We are all fools; we prove it every day… We fall victim to the same cycles of economics consistently and more predictably than gas prices spiking right before the long weekend.

Markets and retailers take advantage of this phenomenon all the time, the best deals to be had on seasonal items is at the end of their seasonal cycle… when the days start getting shorter and nights get cooler we all of a sudden see those huge sale signs in the windows and too good to ignore offers to buy the latest styles and trends of the summer even though the season is at its end, how many times will you wear that bikini in September and October? The answer from many of you is it doesn’t matter; you bought it because it was a “good deal”

The same holds true for housing… and more so these days than ever before, several years now of ultra-low “too good to pass up” interest rates has fueled a fierce and uncontrollable fire that has consumed many un-educated and over indebted buyers. The cycle of Real Estate in Canada was clear in 2008 and 2009, it was destined to correct… the long term natural cycle of this sort of investment behaves like the seasons.
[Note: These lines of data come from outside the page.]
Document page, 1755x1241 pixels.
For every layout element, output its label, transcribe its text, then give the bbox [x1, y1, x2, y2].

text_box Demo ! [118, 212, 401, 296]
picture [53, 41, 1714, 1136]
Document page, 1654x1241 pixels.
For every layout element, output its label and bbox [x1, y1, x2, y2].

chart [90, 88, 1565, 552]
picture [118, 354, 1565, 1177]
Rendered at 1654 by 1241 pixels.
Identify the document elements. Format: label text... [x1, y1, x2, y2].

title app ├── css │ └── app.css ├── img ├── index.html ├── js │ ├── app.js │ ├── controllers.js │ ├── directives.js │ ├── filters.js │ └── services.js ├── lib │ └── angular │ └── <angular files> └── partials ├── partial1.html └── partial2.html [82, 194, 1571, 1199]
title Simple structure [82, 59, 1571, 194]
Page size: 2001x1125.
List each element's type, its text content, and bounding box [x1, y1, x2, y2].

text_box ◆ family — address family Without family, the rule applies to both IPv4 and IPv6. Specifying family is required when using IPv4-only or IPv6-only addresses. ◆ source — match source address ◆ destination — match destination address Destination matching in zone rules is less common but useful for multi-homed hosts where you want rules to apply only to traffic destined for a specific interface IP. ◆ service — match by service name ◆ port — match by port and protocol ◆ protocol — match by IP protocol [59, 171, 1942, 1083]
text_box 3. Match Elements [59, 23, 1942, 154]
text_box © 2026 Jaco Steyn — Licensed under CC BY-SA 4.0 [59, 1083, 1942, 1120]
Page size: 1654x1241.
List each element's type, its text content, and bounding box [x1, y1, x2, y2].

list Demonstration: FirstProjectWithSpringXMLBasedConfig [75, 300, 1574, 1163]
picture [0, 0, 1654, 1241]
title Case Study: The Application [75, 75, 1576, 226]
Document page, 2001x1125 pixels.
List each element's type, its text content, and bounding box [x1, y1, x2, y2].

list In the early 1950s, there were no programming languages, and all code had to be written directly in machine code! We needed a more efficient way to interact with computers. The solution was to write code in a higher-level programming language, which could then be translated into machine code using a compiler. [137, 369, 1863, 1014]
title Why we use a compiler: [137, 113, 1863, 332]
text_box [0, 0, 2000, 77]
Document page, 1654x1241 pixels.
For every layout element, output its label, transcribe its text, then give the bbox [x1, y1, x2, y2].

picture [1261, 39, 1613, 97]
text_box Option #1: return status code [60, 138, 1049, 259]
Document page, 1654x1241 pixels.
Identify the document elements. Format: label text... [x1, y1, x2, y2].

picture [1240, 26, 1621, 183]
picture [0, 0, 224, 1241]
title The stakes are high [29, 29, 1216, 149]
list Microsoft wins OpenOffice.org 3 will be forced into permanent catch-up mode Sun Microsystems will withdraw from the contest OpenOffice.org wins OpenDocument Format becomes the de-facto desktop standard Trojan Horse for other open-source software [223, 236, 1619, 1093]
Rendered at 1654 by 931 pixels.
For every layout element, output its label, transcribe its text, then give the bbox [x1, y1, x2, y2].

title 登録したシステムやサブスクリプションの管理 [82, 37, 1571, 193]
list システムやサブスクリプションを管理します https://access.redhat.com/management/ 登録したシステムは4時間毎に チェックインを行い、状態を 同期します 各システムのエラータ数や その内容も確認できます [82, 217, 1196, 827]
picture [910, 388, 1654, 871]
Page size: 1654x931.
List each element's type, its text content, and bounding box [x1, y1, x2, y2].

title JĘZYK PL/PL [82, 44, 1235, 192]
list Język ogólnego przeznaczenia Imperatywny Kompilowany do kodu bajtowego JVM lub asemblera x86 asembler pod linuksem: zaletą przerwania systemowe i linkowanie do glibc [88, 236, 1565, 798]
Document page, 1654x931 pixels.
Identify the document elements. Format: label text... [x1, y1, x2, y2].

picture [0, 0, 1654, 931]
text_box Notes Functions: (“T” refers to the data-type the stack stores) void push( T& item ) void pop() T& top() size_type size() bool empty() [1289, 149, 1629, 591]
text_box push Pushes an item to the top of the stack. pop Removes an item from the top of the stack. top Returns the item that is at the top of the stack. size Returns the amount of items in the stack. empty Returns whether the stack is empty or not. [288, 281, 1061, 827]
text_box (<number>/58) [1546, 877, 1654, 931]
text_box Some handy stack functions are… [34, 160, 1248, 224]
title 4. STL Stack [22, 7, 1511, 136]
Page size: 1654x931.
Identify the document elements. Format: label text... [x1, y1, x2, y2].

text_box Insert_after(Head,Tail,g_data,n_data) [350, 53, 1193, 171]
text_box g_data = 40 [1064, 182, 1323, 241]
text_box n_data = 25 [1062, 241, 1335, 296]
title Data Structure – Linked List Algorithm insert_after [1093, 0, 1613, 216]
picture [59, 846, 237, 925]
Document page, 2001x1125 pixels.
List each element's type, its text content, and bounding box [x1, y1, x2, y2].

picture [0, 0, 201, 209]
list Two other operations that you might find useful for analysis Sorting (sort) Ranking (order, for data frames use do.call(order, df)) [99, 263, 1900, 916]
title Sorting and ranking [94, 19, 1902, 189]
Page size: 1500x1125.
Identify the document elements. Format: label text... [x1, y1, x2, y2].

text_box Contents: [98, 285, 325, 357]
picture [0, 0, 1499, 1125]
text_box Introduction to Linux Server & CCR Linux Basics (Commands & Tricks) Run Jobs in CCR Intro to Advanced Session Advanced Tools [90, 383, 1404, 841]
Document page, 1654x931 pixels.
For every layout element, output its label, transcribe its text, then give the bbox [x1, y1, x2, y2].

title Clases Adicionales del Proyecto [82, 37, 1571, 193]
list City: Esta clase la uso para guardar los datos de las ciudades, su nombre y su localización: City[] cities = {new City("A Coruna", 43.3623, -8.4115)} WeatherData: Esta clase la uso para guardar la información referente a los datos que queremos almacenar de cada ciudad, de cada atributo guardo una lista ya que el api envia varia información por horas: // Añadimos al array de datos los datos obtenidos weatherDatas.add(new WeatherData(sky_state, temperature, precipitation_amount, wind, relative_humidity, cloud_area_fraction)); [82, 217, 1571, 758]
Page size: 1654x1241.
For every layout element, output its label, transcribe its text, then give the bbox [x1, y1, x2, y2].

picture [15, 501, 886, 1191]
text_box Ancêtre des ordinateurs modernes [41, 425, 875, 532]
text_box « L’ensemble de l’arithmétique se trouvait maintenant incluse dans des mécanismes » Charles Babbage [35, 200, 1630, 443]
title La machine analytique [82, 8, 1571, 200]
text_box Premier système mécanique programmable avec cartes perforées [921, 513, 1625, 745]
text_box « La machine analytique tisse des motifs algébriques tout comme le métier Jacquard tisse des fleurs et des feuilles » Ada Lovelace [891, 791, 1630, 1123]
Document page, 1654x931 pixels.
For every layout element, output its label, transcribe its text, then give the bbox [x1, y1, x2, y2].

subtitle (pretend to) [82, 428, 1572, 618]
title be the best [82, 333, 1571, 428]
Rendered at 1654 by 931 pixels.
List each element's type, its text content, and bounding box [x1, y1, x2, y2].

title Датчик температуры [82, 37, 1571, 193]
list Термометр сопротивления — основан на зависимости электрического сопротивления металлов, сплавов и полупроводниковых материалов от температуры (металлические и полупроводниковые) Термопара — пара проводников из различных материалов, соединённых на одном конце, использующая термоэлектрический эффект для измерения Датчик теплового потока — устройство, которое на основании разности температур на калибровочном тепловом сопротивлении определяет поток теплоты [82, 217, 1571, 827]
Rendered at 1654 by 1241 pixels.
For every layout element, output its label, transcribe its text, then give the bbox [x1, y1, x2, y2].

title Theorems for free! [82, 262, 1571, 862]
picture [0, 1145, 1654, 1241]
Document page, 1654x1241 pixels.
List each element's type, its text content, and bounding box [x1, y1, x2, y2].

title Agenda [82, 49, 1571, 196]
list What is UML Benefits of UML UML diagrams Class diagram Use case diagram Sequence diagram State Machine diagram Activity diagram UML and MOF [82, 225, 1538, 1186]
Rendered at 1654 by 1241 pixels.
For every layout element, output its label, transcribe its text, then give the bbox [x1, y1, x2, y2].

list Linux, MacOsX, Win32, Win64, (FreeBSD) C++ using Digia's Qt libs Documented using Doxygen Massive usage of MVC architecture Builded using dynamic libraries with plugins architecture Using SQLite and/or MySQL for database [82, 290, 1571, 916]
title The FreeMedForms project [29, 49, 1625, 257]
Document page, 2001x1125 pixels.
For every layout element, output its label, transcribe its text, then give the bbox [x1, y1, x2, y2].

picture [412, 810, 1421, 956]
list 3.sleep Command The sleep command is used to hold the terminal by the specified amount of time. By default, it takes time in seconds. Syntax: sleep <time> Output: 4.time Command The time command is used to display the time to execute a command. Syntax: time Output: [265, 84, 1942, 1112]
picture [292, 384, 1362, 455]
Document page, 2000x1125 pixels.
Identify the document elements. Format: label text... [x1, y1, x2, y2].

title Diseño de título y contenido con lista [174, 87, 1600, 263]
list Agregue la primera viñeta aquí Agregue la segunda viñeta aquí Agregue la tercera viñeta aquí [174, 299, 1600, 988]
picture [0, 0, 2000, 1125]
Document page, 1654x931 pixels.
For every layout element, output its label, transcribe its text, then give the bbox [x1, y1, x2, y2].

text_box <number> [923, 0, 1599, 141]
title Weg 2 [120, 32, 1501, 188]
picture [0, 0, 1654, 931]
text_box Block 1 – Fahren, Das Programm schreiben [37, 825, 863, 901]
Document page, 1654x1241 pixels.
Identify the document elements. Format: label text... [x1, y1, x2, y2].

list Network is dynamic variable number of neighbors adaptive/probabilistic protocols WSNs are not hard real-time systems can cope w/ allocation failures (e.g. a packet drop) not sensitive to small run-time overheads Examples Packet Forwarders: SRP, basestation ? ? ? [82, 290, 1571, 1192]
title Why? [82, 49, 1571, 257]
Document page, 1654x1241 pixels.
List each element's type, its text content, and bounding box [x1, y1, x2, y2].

To avoid this correction the Bank of Canada pursed its policy of lower interest rates to near zero, the effect of this essentially being the same as the 60-80% off Sale signs that go up in store front windows at the end of a season… a last ditch effort to keep sales volume high, move inventory and protect the businesses bottom line from unsold stock. Real Estate in Canada exploded while all hell broke loose in the States, while their sales plummeted ours shot up and all the fundamentals of normal historical trends and averages went out the window. People BOUGHT houses, BOUGHT condos, BOUGHT anything REAL ESTATE… Mortgages were on sale, it was the BEST time to BUY and of course… Real Estate is always the BEST investment.

And if none of that convinced buyers, then the threat of interest rates eventually rising scared the crap out of potential buyers to stop “waiting and seeing” and jump into the market right away.

Where do we stand now? Well, interest rates are on the rise and it has nothing to do yet with the Bank of Canada moving on interest rates. The fact that interest rates have been rising considerably and consistently solely as a function of the Bond Markets should be concerning to all, this has the effect of increasing the impact that a near future rise in the Bank of Canada’s interest rate policy will have. When they start to raise interest rates, mortgage rates will follow and they will rise on already elevated mortgage rates that the bond markets have been responsible for.

So I guess that means everyone who has purchased in the past 3 years and heeded the advice of mortgage brokers and Realtors are going to come out ahead, they bought while mortgage rates were ultra-low. Allow us to address that another day when their mortgages come due for re-financing.

For those of you that are “waiting and seeing” let’s do some math and number crunching.

First, we need to buy into a couple basic assumptions here:

Number 1Real Estate prices are near their peak and will correct anywhere between 5%-30% depending on the region and product type

Number 2Interest Rates will rise

If you do not understand or agree with either of these two then you are just wasting your time reading on…

You are a potential buyer; you have an income that can service about $2500 per month of mortgage debt. Your options right now are as follows:

#1           BUY NOW because rates are on the rise, you pre-qualify for a 5 year fixed mortgage @ 3.5%. This gives you a maximum purchase price of $500000, you buy today and 3 years later your house value has depreciated 10% and is now worth $450000. You have paid out a total of $90000 over those 3 years with 2 years left until you need to re-finance at a rate guaranteed to be higher than 3.5%. You are technically underwater at this point.

#2           You decide to wait a bit because you see house prices starting to drop… at the same time mortgage rates are rising, you are worried your $2500 will not get you into a comparable house until you do the math. With a 10% drop in the $500000 house, it now is worth $450000 and with interest rates at 4.5% your $2500 will still buy you that house without you losing $50000. If we take it even further, interest rates at 5.5% and $500000 house dropping 18% to $410000 you now get the same house minus you LOSING $90000 in value.

If we take it EVEN FURTHER with interest rates @ 6.5% and house values dropping 26%, then that $500000 now costs $370000 and you have avoided LOSING $130000 in value, you are still paying the same monthly $2500 for the same house… Granted you are paying higher interest, however the important part here is your investment is in a better position now to APPRECIATE and GAIN value over time since you bought in LOW instead of buying in HIGH and LOSING VALUE right away.



3 thoughts on “Year-end BLOWOUT SALE!

    • Right. However you have to also factor in 3 years of property tax, interest on the mortgage, higher property transfer tax for the higher price you’d paid for the $500000 home, plus higher home insurance, plus strata fees and special assessments, and don’t forget to include the call to the plumber on Sunday morning because of a burst pipe, plus… But at least you can tell your friends you own realestate.

  1. then factor in just how little equity (pay down of mortgage principal) you built in 3 years as you paid out $90,000 in mortgage payments –which was then washed away by the falling house price. falling faster than your rent payments each month. If you have the ability to make prepayments, you pay down the mortgage faster when the principal is small and interest rates high, than if the principal is large and interest rates low.